# Saddle size...



## MSRminis (Oct 24, 2007)

OK-My son who is 3 has started riding one of our minis-obviously leadline-I want to purchase him a saddle but am confused on the size. I know western runs diferent than english, and I am buying a western but only have experience in buying English. Would an 8" be too small? The majority I see are 10 inch-but I do see some 8 inch too. I am SO confused!! I cant find anywhere locally that sells them that I could try them out so I am left buying one via the internet...


----------



## Sandee (Oct 24, 2007)

MSRminis said:


> OK-My son who is 3 has started riding one of our minis-obviously leadline-I want to purchase him a saddle but am confused on the size. I know western runs diferent than english, and I am buying a western but only have experience in buying English. Would an 8" be too small? The majority I see are 10 inch-but I do see some 8 inch too. I am SO confused!! I cant find anywhere locally that sells them that I could try them out so I am left buying one via the internet...

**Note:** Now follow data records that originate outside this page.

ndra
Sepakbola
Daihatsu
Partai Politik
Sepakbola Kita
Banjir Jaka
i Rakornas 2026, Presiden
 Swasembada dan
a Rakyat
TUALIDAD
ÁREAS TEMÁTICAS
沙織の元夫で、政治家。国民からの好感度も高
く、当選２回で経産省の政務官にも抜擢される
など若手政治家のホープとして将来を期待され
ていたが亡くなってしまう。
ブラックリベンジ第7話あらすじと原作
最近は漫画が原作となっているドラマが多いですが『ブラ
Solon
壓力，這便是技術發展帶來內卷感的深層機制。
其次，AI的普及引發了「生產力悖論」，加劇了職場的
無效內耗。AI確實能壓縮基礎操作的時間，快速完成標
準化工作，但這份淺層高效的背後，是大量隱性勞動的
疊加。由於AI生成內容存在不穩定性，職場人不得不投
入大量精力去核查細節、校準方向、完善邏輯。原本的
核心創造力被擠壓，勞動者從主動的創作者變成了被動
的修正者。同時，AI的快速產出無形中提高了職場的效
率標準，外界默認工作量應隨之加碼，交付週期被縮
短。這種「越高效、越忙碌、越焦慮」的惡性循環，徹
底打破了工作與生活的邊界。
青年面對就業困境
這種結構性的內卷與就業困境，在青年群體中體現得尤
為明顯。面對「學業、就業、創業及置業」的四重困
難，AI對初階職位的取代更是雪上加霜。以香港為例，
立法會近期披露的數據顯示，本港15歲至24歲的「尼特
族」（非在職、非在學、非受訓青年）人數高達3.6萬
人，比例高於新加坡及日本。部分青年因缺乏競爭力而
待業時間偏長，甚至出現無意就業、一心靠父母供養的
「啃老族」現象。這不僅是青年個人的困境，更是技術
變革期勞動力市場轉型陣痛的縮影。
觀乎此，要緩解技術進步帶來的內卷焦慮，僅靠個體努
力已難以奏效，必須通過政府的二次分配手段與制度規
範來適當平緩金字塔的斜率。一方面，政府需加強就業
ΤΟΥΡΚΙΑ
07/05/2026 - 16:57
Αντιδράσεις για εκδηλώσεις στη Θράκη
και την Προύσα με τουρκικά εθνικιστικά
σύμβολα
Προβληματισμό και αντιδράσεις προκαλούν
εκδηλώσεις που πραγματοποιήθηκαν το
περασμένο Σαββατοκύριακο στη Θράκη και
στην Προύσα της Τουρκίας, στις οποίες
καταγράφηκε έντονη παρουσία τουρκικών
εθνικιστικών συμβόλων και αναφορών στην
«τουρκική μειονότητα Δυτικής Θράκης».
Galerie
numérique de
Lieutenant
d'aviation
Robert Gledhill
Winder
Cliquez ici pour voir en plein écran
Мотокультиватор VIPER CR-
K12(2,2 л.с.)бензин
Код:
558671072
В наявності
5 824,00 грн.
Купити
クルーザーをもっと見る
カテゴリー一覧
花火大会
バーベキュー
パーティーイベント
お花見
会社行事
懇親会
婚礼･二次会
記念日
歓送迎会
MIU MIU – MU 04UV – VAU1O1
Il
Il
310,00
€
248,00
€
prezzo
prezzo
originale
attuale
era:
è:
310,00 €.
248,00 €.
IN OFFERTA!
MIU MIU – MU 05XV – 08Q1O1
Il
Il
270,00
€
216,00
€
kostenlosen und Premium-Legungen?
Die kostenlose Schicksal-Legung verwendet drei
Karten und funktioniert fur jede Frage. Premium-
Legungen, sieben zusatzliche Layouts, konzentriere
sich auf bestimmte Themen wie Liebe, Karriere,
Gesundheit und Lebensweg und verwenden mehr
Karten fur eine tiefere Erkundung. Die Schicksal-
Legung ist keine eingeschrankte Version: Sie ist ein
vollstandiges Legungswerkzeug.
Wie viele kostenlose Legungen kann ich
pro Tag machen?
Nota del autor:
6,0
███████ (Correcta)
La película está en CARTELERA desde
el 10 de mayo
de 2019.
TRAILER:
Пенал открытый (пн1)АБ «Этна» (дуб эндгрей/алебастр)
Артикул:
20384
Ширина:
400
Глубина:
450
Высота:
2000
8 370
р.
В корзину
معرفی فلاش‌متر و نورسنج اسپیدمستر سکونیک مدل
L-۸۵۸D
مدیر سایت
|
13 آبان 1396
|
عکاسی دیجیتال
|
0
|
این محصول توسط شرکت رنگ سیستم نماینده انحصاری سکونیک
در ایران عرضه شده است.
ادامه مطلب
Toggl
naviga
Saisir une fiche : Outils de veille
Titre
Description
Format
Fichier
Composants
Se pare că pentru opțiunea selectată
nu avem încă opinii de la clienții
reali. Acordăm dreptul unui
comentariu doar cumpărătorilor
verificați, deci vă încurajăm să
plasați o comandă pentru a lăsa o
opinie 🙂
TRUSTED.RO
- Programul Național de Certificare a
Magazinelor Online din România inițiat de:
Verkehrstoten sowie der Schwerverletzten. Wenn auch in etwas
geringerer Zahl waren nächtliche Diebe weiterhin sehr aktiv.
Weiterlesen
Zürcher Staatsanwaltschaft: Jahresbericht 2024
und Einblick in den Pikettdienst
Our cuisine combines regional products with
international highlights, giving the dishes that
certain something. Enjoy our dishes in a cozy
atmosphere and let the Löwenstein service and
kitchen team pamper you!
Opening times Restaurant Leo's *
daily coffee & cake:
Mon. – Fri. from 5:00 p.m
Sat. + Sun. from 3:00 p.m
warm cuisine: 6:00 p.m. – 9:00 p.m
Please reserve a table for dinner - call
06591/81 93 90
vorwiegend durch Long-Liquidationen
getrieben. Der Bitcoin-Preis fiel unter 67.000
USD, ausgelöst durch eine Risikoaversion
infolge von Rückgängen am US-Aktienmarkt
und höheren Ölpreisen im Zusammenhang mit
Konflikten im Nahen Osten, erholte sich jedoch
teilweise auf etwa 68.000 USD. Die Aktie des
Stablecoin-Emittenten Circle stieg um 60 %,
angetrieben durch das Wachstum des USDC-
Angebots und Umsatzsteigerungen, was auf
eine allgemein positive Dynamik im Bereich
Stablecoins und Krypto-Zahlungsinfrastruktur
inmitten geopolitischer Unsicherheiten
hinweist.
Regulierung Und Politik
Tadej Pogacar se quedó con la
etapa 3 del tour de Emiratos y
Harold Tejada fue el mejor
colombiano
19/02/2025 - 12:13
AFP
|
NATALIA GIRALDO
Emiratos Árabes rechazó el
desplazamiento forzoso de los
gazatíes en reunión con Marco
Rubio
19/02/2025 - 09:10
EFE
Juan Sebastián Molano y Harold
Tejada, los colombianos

I'm sure you know this but be careful on the internet. So many say "fits" mini when they are really pony saddles and while they can be secured to a mini they do NOT "fit". My 35" mini is so round that the pony saddle is do-able with him but not my slim little 34" girl.

My grandchildren are 2 and 3 and I have a 10" and an 8". The kids are small for their age and the saddles are both too big for them. The seat is large enough to "grow" into but the stirrups are so long that I had to use those "buddy" stirrups that attach to the saddle horn so they can get their feet into something.


----------



## Charlene (Oct 24, 2007)

i bought a dandy little black leather mini saddle on ebay for $85 + shipping. it's a 10" and perfect for my needs. all we ever do is saddle rebel up and plop one of the little tykes up there to be led around for 5 minutes. i suppose if you were showing, you might want something a little fancier but i'm happy with this one, for our purposes.

i would think an 8" would be a bit small.


----------



## ctgponies (Oct 25, 2007)

I also think an 8" would be too small. I would go with a 10" saddle or even possibly a 12" pony saddle. We had a very wide mini who didn't fit in mini saddles so we used a 12" pony saddle on her.


----------



## yellerroseintx (Oct 25, 2007)

My grand daughter is also 3 years old and this is a 10" saddle...the mare is MUCH rounder now and it still fits..but might give you an idea.oh, and the mare is 36" hope this helps


----------



## Katiean (Oct 25, 2007)

We have a saddle shop here that will take the person looking at the saddle and put them in the saddle so they know what size they need. We put my niece in one and they said a 10" would last her a long time. Boy, they don't know kids very well. We ended up getting an 11" and she is done with it. She is also too big to ride her mini any longer. We were hoping to use it If/when she started to ride a big horse. No way. Saddle would fit a bigger horse too but she grew all of a sudden and doesn't fit the saddle any more. I think she will need a 13" since that is what I used when I was thin. Now we have a saddle no one can use.


----------